Here's some notes on what you could do. I might write $R$ for $K[S_3]$ at times.
There should be three cases: $char(K)=2$, $char(K)=3$ and "otherwise".
Overarching everything here is the basic fact that the isoclasses of simple modules for a semisimple ring are known once you have factored it into simple rings. If $R=\oplus R_i$ is a factorization of a semisimple ring into simple rings, then all simple left $R$ modules look like $\oplus I_i$ where each $I_i$ is a left ideal of $R_i$, exactly one of them is nonzero, and the one that is nonzero is a minimal left ideal of its ring.
In the "otherwise" case, the group ring will be semisimple by Maschke's theorem, and you can go about trying to deduce what it looks like. Let $N$ be the rotations in $S_3$. Since $K[S_3]$ is semisimple, we know that the kernel of the projection to $K[S_3/N]$ is a summand of $R$ (two dimensional) and that its kernel $\omega(N)$ is another summand ring of dimension four over $K$. The factor rings are also semisimple.
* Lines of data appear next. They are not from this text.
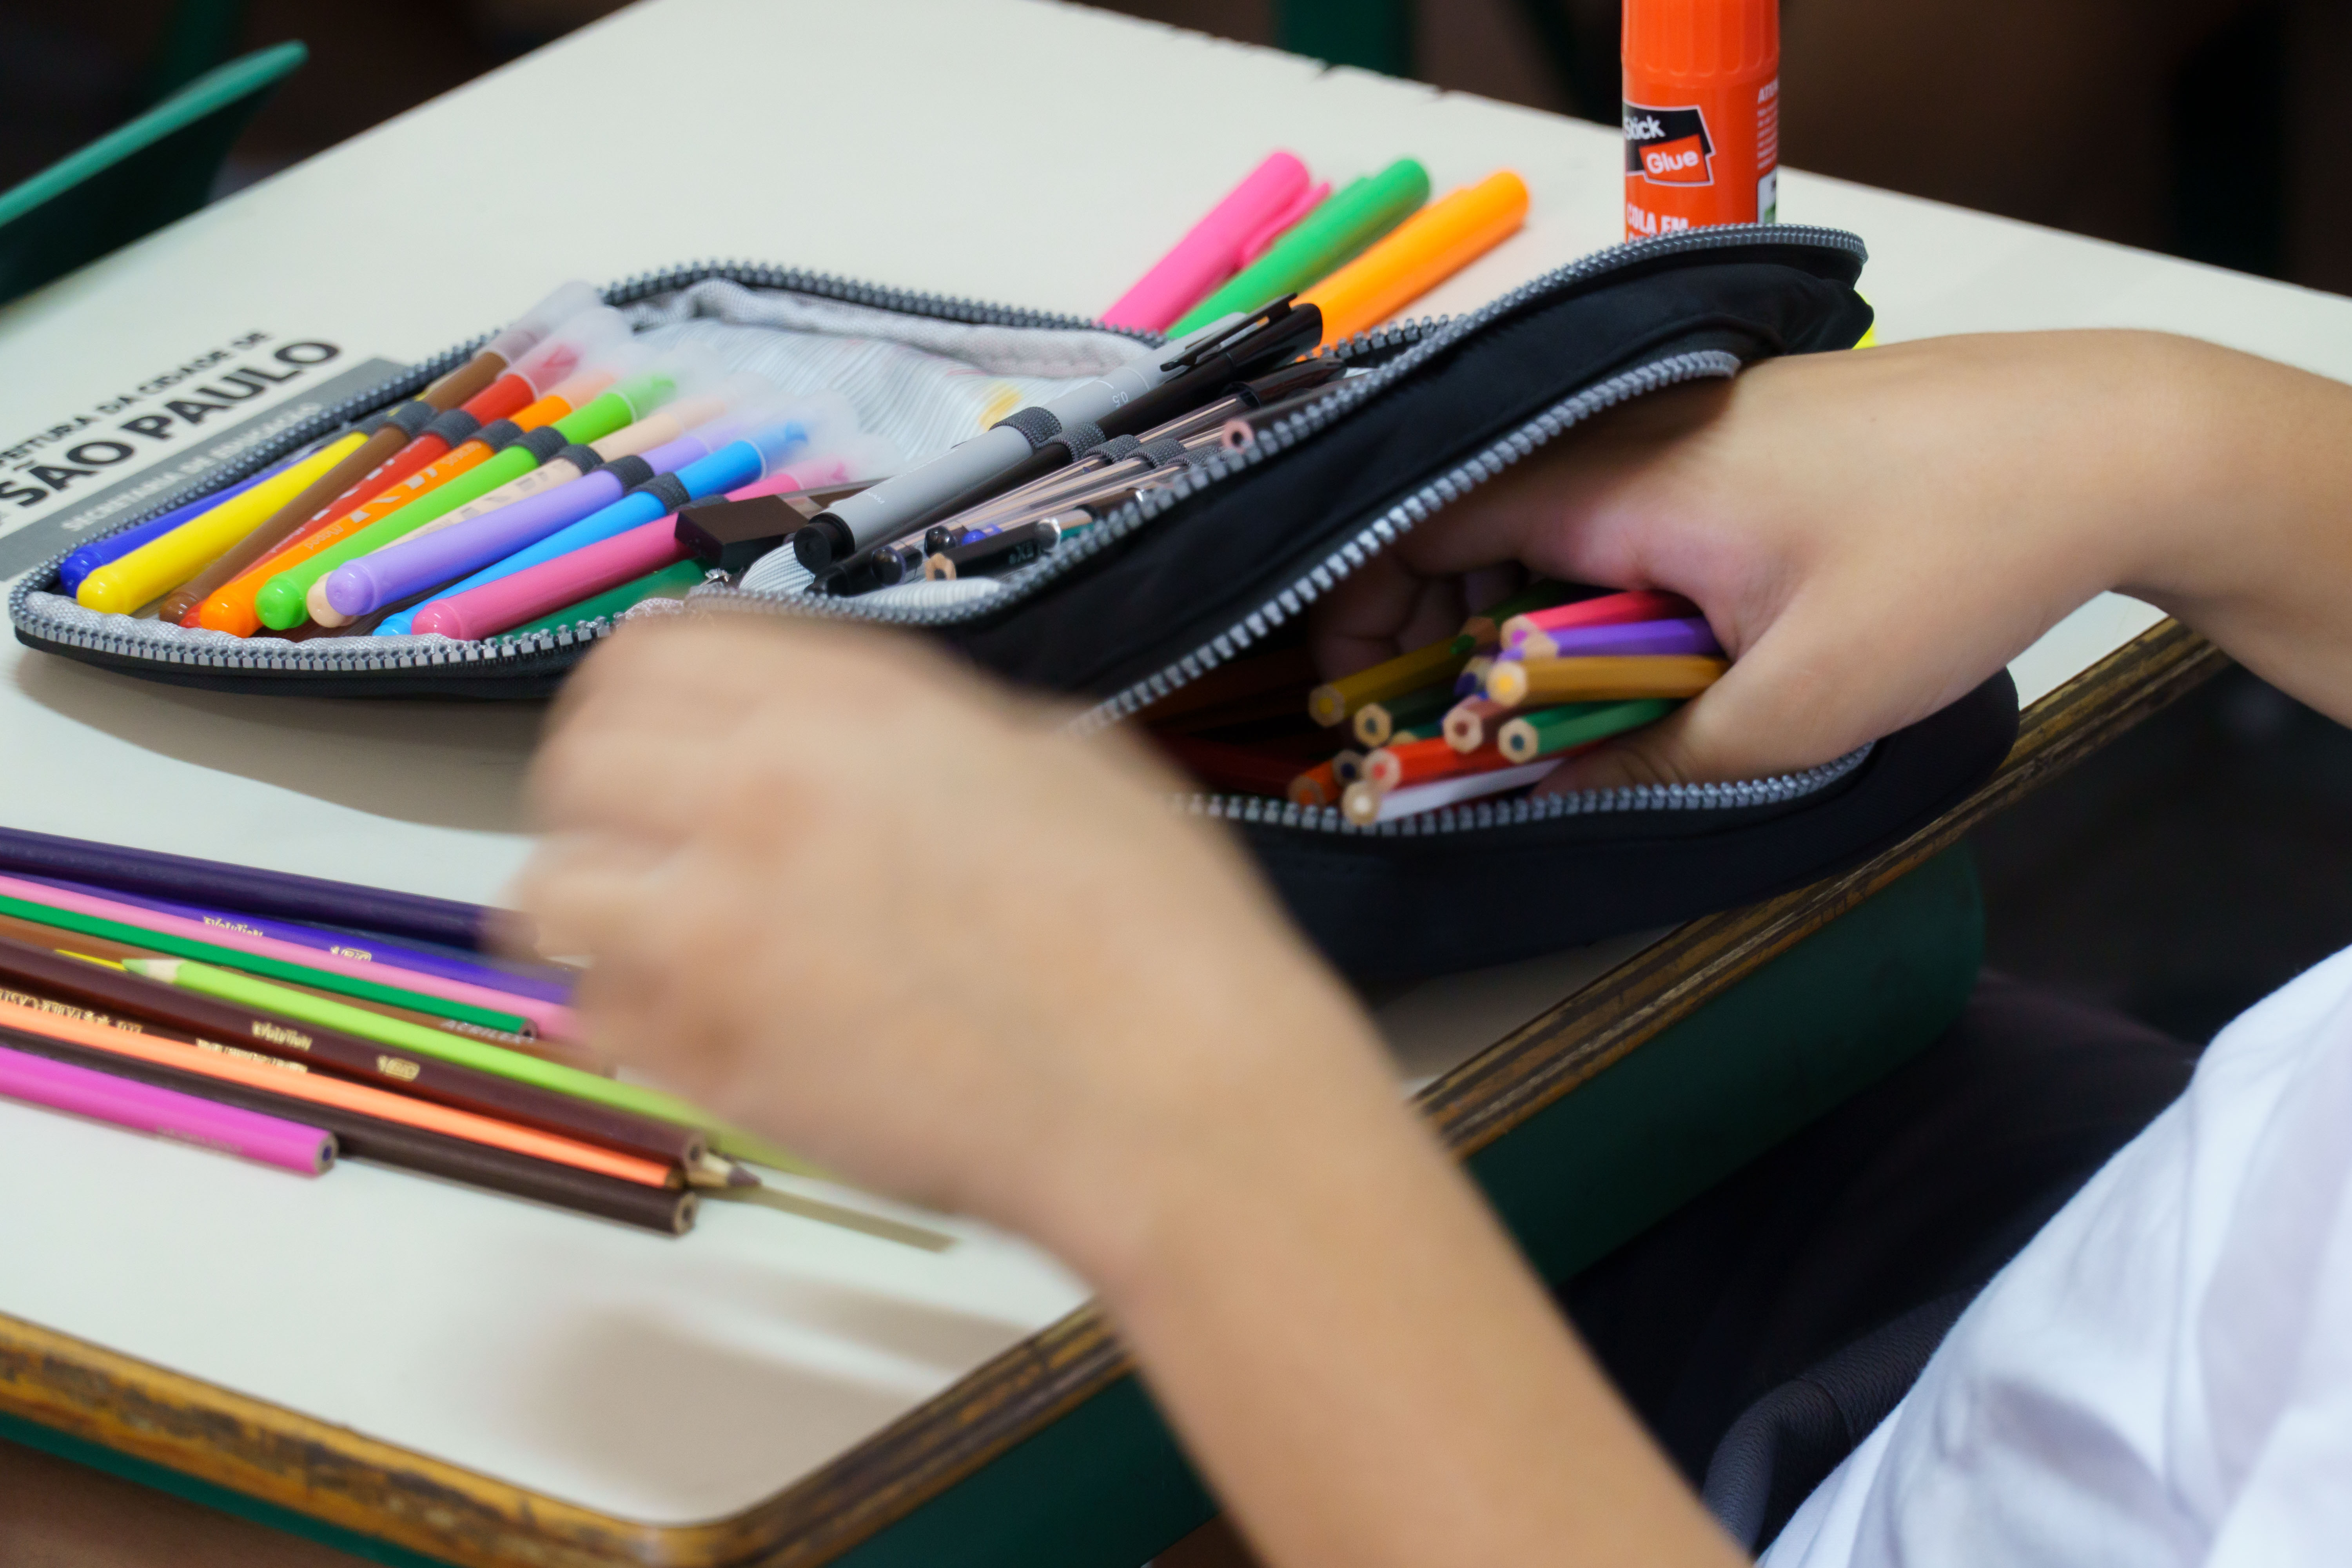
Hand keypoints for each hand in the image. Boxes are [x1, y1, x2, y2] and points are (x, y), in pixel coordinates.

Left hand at [511, 613, 1389, 1267]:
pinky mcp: (714, 1061)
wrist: (1172, 1094)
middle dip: (593, 793)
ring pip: (551, 893)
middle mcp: (756, 797)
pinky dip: (613, 1016)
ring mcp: (719, 935)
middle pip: (577, 761)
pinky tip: (671, 1022)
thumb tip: (856, 750)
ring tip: (635, 935)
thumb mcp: (1055, 757)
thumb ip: (919, 733)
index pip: (653, 655)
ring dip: (585, 907)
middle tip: (633, 833)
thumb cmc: (1153, 929)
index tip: (653, 731)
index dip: (639, 694)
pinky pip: (593, 1021)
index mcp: (847, 708)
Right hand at [1311, 330, 2351, 788]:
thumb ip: (1656, 759)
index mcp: (1621, 479)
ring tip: (1545, 703)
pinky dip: (1594, 577)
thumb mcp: (1803, 705)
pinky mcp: (1741, 436)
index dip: (1362, 609)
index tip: (1356, 694)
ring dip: (1522, 609)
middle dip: (1435, 624)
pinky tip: (1635, 645)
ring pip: (1548, 516)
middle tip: (1449, 723)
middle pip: (1473, 520)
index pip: (1426, 521)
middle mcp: (1636, 432)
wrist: (2109, 443)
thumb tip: (1541, 796)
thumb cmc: (1956, 557)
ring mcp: (1691, 425)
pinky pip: (1621, 506)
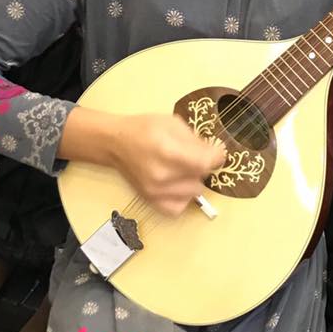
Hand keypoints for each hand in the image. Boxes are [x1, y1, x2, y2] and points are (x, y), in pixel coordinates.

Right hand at [105, 113, 225, 216]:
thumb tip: (216, 153)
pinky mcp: (151, 201)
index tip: (215, 151)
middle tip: (191, 156)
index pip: (206, 163)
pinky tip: (177, 185)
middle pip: (202, 177)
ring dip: (193, 180)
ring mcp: (155, 191)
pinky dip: (183, 198)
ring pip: (194, 192)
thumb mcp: (173, 123)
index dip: (217, 157)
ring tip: (181, 169)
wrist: (115, 143)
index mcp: (167, 150)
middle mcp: (161, 175)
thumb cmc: (144, 128)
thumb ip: (196, 140)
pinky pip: (179, 208)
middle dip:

Now considering dimensions and the Artin-Wedderburn structure of $R$, the commutative ring $K[S_3/N]$ could in theory be a two dimensional field extension of $K$, or else it is just $K\oplus K$. The former case is ruled out when you notice that $\frac{1}{2}(1+\tau)$ is a nontrivial idempotent in this ring, and so it cannot be a field. ($\tau$ is the reflection in $S_3$.) Already here you can see there are at least three nonisomorphic simple modules for $R$.
The kernel $\omega(N)$ is four dimensional over $K$, and so in principal it could be a $2\times 2$ matrix ring over $K$, or else some mixture of $K$ and two degree extensions over $K$. It cannot just be $K\oplus K\oplus K\oplus K$ because that would make $R$ commutative.
If $K$ happened to be algebraically closed, then the extensions are ruled out, and it would have to be the matrix ring. That would mean there are exactly three isoclasses of simple $R$ modules.
In the other two cases, things would be similar except $rad(R)$ is nonzero. We would make use of the fact that $R$ and $R/rad(R)$ have the same simple modules, and that $R/rad(R)$ is again a semisimple ring. Things would be a bit easier to deduce because of the lower dimension.